What you have to do - Filter the listing below, keeping only the lines with the word "down".

Provided data -
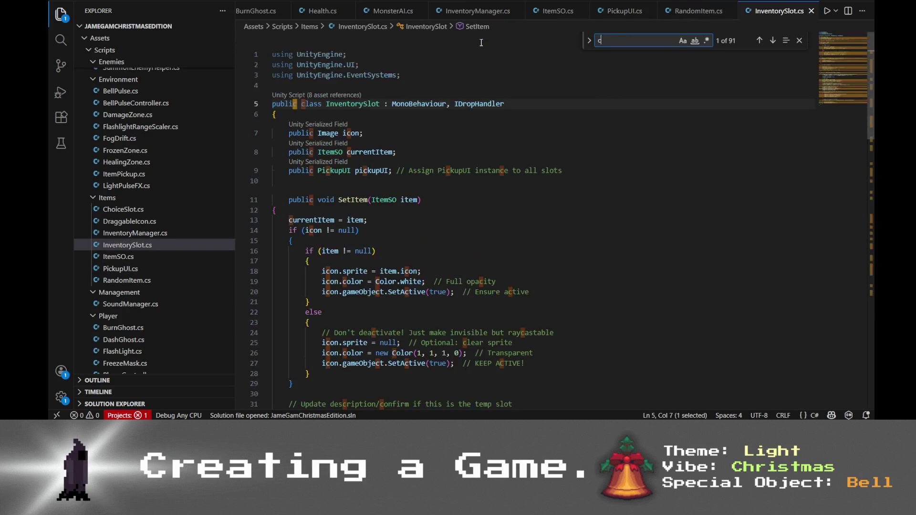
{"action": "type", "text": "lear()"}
--
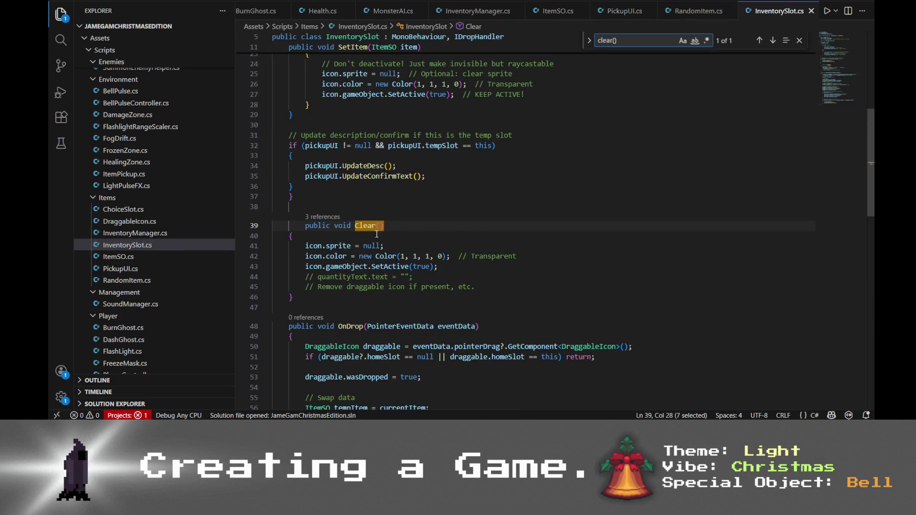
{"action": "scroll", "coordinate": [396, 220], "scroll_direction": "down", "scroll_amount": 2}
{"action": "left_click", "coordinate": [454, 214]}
...
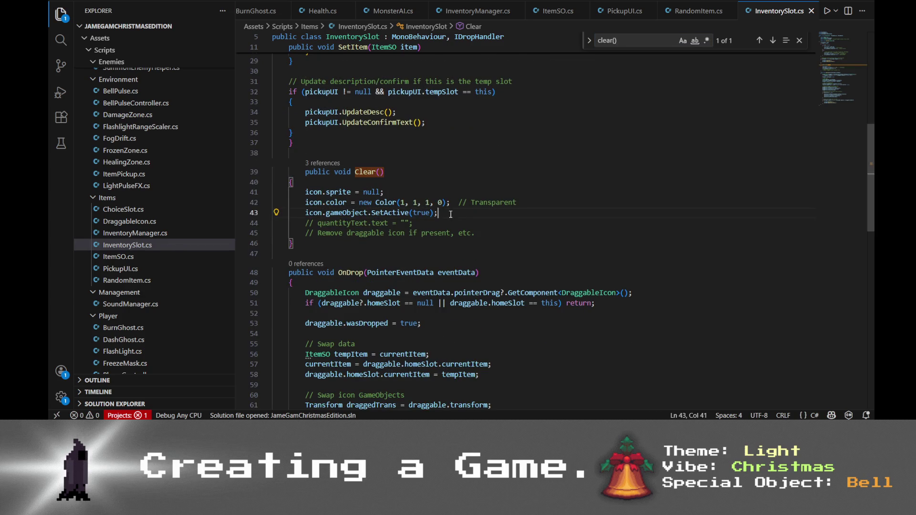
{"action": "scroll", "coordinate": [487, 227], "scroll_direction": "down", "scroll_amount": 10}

Output for this task -
{"action": "scroll", "coordinate": [396, 220], "scroll_direction": "down", "scroll_amount": 2}
{"action": "scroll", "coordinate": [487, 227], "scroll_direction": "down", "scroll_amount": 10}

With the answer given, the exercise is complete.